Notably, President Obama’s plan to increase user security is contradicted by other executive branch activities, including the recently-renewed calls by the Department of Justice to undermine data security. For example, revelations have demonstrated that the NSA has actively undermined global encryption standards.
Just last week, the director of the FBI publicly supported the insertion of back doors and vulnerabilities in mobile devices, a move which would put all users at risk of unauthorized third-party access to their personal information, including financial information. This newly-reenergized call comes in response to announcements by Google and Apple that mobile devices will be encrypted by default, an option long available for desktop and laptop computers.
If the president is serious about user security, he must put his administration’s support behind efforts to increase digital security for users and explore rights-respecting law enforcement surveillance methods.
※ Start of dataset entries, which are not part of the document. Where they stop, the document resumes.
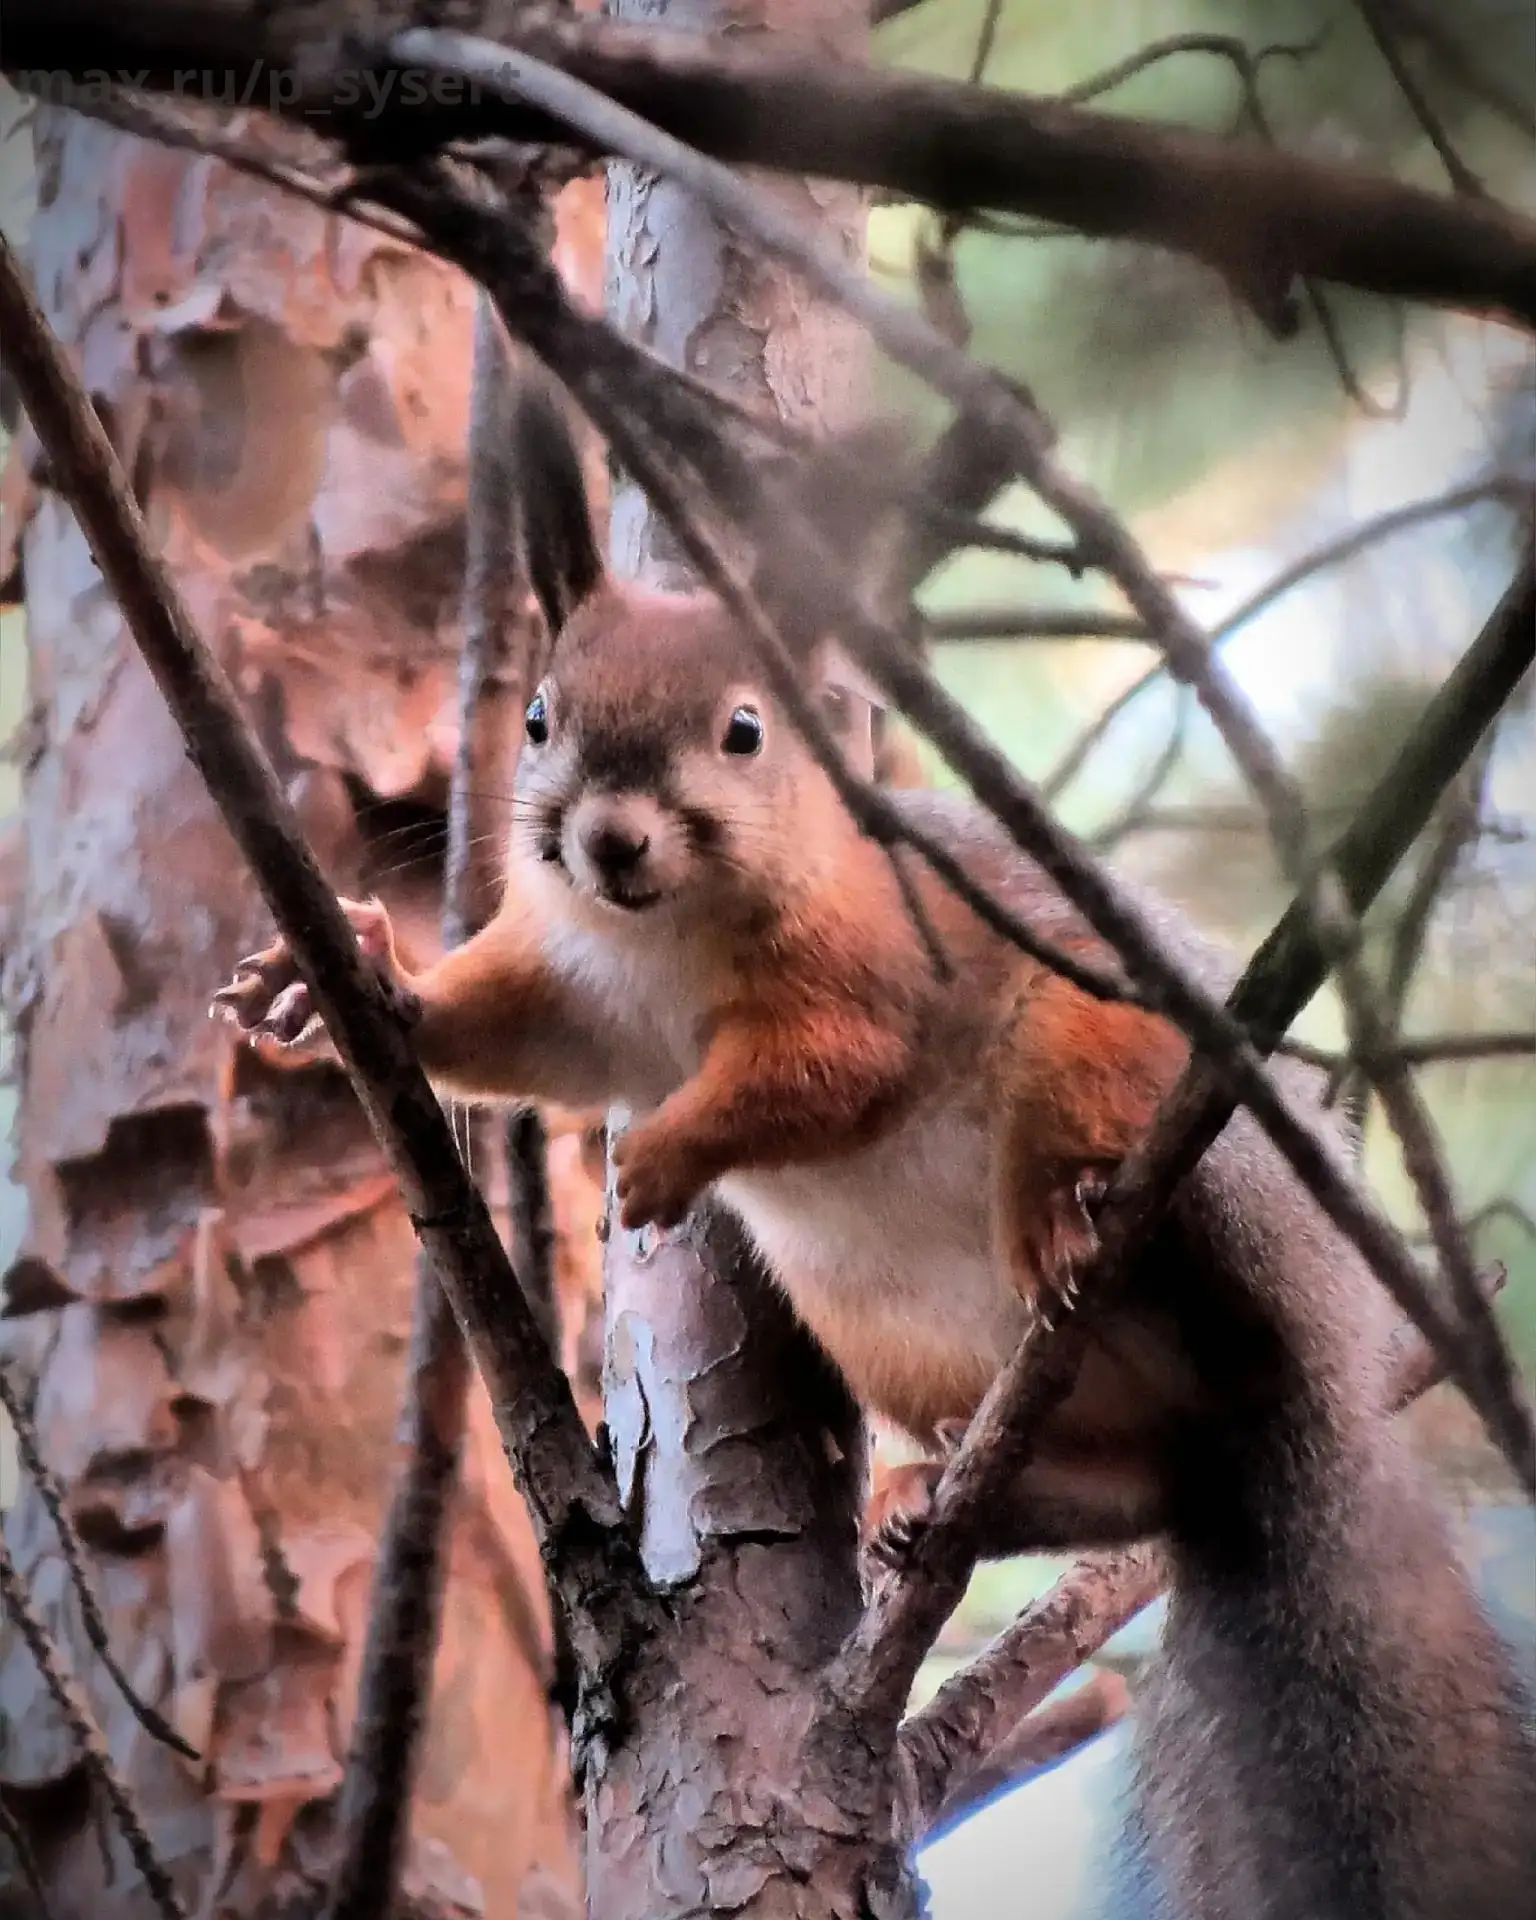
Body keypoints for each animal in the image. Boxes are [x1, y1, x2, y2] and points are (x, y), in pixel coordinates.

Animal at [213, 376, 1535, 1920]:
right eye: (537, 716)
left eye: (744, 730)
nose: (609, 840)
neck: (662, 938)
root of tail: (1278, 1425)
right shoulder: (579, 993)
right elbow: (512, 1034)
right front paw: (357, 977)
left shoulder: (872, 981)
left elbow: (821, 1079)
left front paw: (665, 1161)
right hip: (897, 1335)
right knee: (1111, 1483)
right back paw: (928, 1498)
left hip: (1142, 1098)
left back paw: (1067, 1222)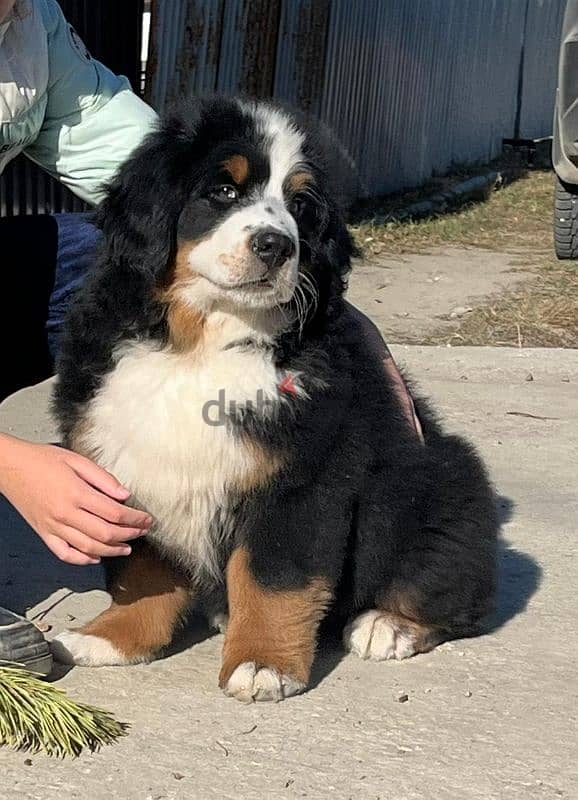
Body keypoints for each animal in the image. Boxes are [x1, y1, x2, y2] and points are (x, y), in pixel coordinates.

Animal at [51, 97, 498, 704]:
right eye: (223, 191)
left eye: (302, 207)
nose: (276, 244)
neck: (200, 344)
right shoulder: (126, 471)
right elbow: (141, 573)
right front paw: (113, 637)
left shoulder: (301, 480)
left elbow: (273, 579)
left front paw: (262, 663)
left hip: (446, 479)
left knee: (452, 587)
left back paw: (388, 625)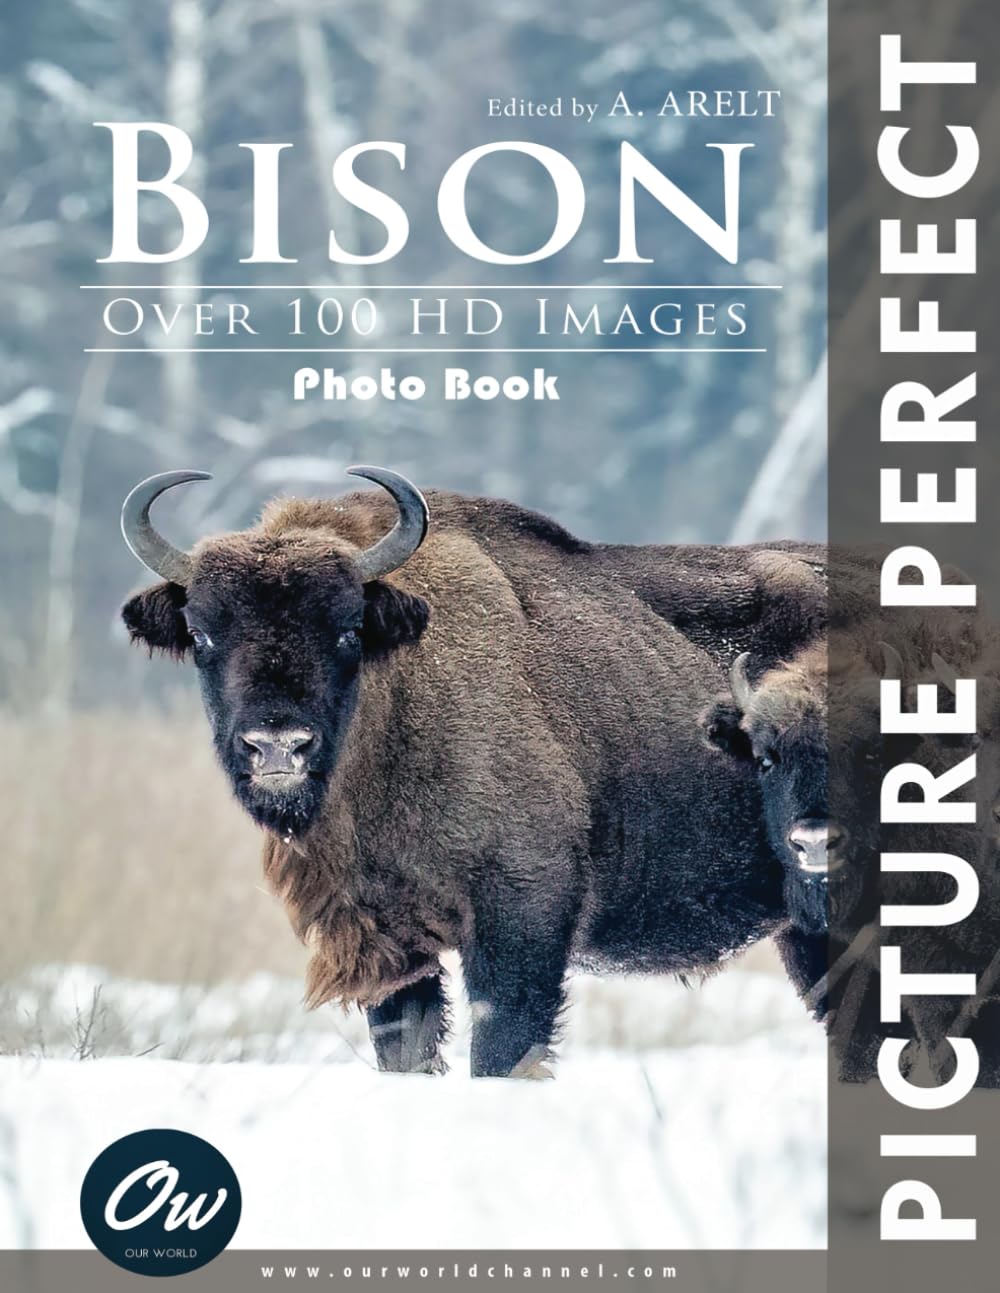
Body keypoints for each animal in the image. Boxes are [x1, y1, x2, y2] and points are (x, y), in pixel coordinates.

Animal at [121, 466, 826, 1078]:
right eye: (202, 634)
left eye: (348, 629)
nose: (277, 746)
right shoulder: (389, 938)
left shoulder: (521, 915)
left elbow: (499, 1048)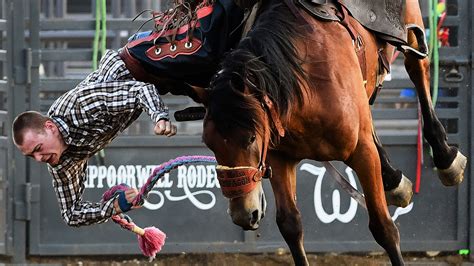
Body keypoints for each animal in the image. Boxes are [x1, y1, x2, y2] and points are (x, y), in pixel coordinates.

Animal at [192, 0, 466, 264]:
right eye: (209, 143)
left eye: (250, 138)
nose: (243, 215)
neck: (306, 84)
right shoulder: (279, 159)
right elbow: (291, 225)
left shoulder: (362, 153)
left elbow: (384, 227)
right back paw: (393, 180)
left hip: (411, 27)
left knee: (417, 67)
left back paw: (445, 157)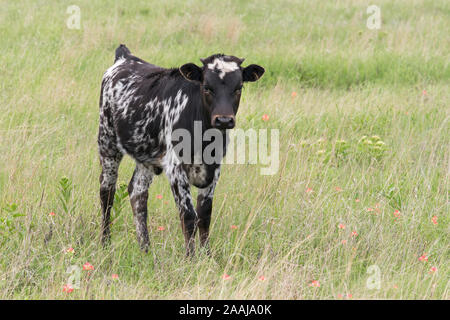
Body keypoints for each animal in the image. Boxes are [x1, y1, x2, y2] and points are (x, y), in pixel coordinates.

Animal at [97, 44, 264, 255]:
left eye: (238, 88)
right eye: (206, 87)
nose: (224, 120)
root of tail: (125, 58)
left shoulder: (215, 168)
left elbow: (205, 215)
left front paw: (207, 255)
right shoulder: (175, 167)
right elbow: (188, 215)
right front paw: (190, 257)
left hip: (146, 157)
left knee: (137, 193)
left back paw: (145, 250)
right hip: (107, 144)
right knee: (107, 192)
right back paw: (105, 243)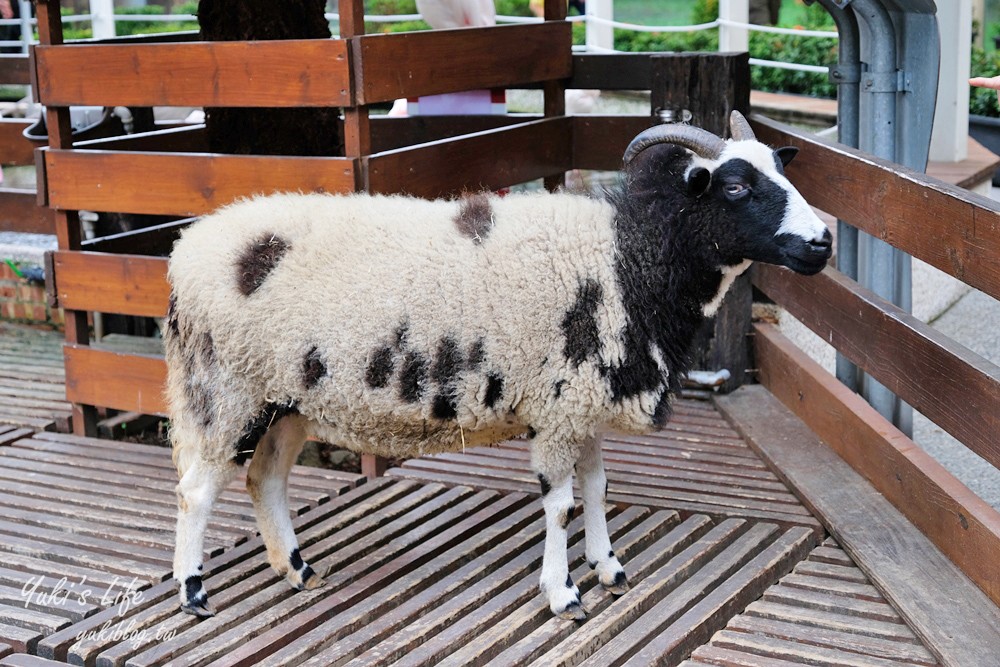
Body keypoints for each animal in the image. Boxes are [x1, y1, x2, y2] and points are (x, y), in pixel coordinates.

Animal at [168, 113, 832, 620]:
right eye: (736, 187)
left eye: (782, 170)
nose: (822, 243)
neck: (627, 259)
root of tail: (188, 248)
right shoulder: (560, 403)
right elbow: (560, 505)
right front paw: (564, 595)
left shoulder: (583, 400)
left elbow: (597, 487)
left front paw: (609, 568)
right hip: (224, 387)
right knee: (197, 489)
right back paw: (194, 594)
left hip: (283, 397)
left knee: (266, 478)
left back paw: (299, 569)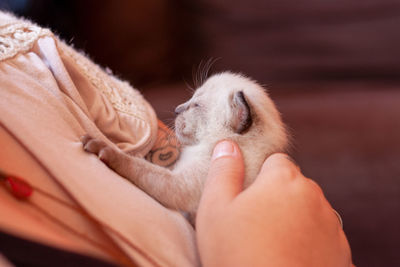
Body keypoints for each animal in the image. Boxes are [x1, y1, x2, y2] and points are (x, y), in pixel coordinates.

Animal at [82, 72, 288, 221]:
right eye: (191, 100)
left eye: (196, 105)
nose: (177, 109)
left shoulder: (180, 184)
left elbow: (137, 166)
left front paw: (103, 147)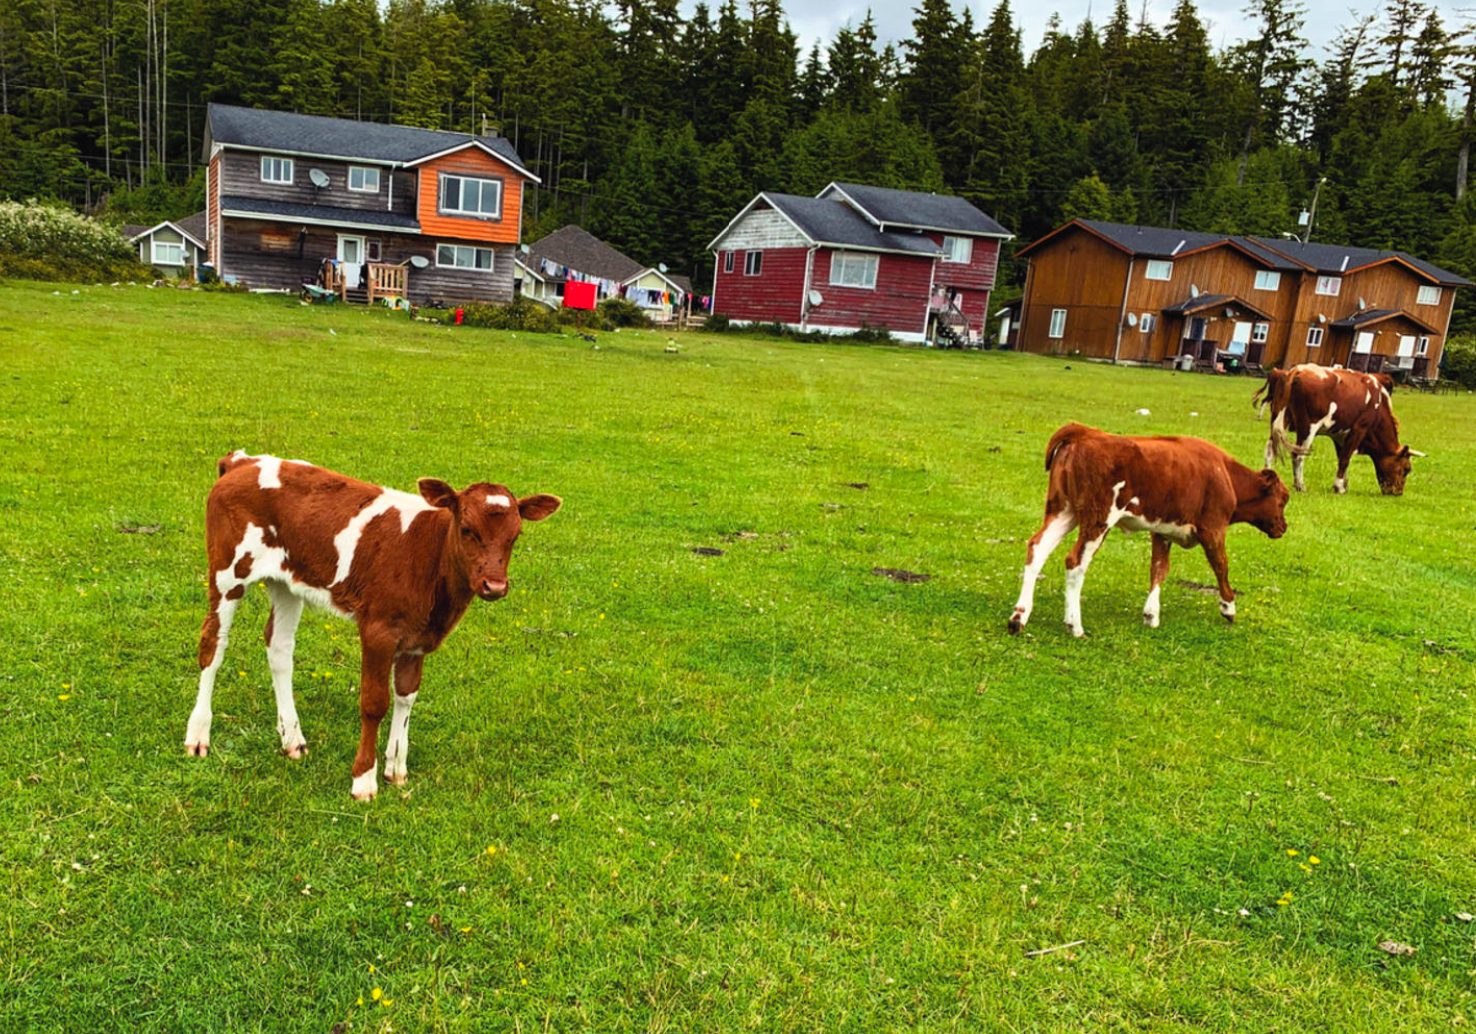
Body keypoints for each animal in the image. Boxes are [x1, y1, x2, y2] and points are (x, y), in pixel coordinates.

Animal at [181, 451, 554, 796]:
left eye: (515, 536)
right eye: (466, 529)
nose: (495, 586)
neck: (428, 555)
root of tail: (243, 460)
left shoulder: (418, 639)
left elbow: (406, 696)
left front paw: (396, 768)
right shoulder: (378, 630)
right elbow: (374, 703)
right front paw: (363, 779)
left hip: (287, 581)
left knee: (279, 648)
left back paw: (292, 739)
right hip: (228, 571)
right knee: (213, 644)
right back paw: (198, 735)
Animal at [1009, 421, 1287, 637]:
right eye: (1284, 499)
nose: (1284, 527)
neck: (1226, 474)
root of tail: (1086, 432)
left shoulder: (1163, 531)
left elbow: (1159, 569)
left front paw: (1151, 614)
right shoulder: (1213, 529)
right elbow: (1221, 566)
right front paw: (1228, 607)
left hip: (1063, 511)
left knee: (1037, 548)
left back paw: (1019, 617)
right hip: (1099, 519)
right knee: (1075, 562)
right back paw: (1074, 625)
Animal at [1251, 364, 1422, 492]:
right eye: (1406, 469)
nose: (1398, 493)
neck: (1378, 405)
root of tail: (1297, 370)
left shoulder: (1339, 435)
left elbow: (1342, 457)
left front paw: (1344, 484)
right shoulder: (1359, 429)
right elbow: (1345, 458)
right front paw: (1339, 486)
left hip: (1279, 419)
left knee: (1271, 448)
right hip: (1308, 427)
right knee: (1298, 454)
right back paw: (1300, 485)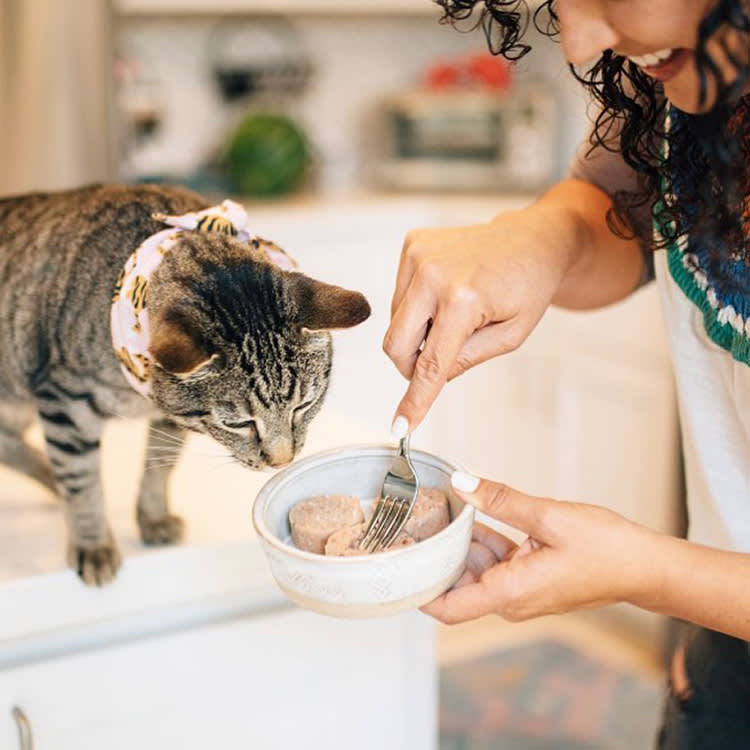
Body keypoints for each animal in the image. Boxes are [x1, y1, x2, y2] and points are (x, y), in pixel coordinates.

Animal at [0, 182, 372, 588]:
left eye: (304, 405)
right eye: (240, 423)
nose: (281, 461)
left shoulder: (171, 418)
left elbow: (159, 468)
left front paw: (153, 518)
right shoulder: (67, 401)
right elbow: (82, 480)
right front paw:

Additionally, it is important that the administration supports meaningful cybersecurity legislation that protects user rights and privacy. The Cybersecurity Act of 2012 was a good example of a comprehensive, rights-respectful cybersecurity approach. Substantive reforms and incentives should be combined with funding and resources to increase user education and training. In addition, an independent, properly funded agency should focus on developing tools and technologies for user security.
President Obama’s Executive Order is a great first step towards protecting user security. But it is now time to get serious about providing the level of security our personal data deserves. As National Cybersecurity Awareness month winds down, Obama should instruct administration officials to respect and support the increased use of encryption.